Here’s just a quick overview of the research prior in looking into the concept.
This vehicle concept art course came with the freedom in choosing the visual style and also the technical level of difficulty. Students choose their own style from simplified, stylised, cartoonish, semi-realistic however the independent result and research should answer the following key questions:
- Who is your target audience?
- Which style is appropriate for your target audience?
- What is the story about? How is the pilot?
- What’s the design purpose of the vehicle itself?
- What’s the location or the setting?
- What is the time of racing?
- Are there any close-up props or visual clues?
Step 4. Production as the final concept
After laying out multiple ideas, we jumped into the production where we basically reconstructed the initial concept in terms of final story, final design as shapes, proportions, color palette by covering all the necessary details.
My teaching workflow
Throughout the vehicle concept art course I worked on my own concepts, I demonstrated the entire workflow of creating both the vehicle and the racing pilot.

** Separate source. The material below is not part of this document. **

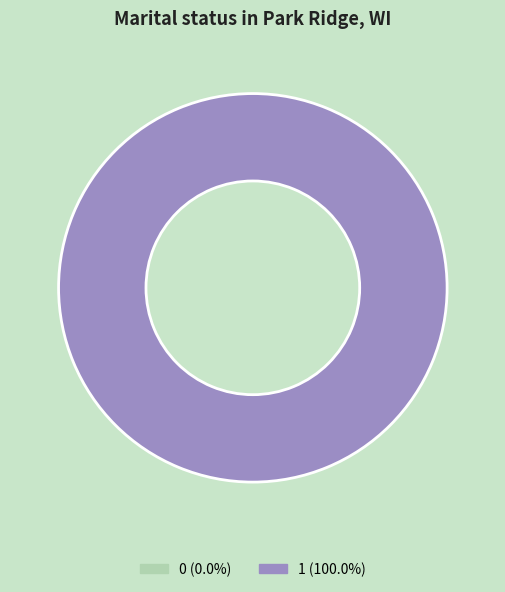

To the nearest percent, what is the difference between the 1 and 0 slice percentages?

100%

I previously wrote in detail about my 4-steps process of researching an idea and creating inspiration boards that will help getting started with a visual concept. You will find that by starting an artistic work with a research process your art will become more expressive, more clear, and with a stronger message.

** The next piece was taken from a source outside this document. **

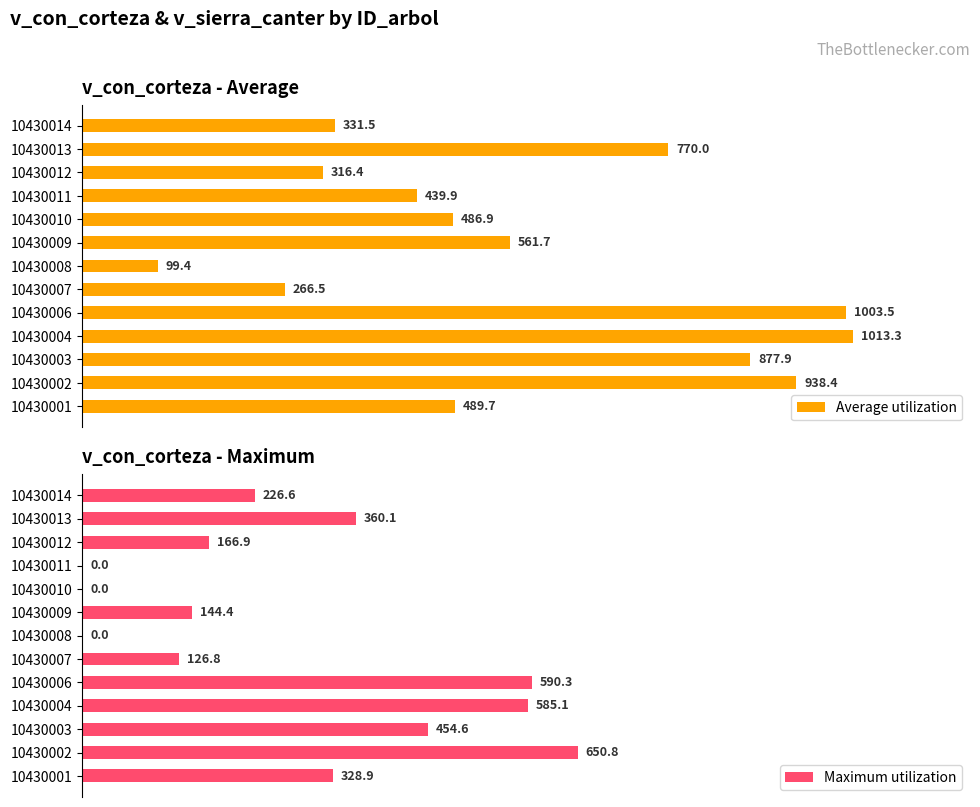

What are all the series names shown in the legend?

Average utilization, Maximum utilization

So make sure you check out the following resources:
- Article on Inspiration boards will always generate creative ideas
- Artstation on The Destroyer – vehicle concept
- Artstation on Prof Strange, Scientist, Inventor, Racing Pilot – character concept
- Artstation on 17 Pedal-Vehicles by Prof. Strange – multiple vehicles concept
- Marketplace with real life photo references for vehicles
We totally enjoyed this creative class and the creative spirit was an amazing thing in the process. It was just a continuous bounce back-and-forth of ideas, discussions and feedback among all of us.
To conclude, a vehicle concept art course means a place of creating ideas through real life research, through silhouette drawing for fast-conceptualization and through construction drawing for conceptualization.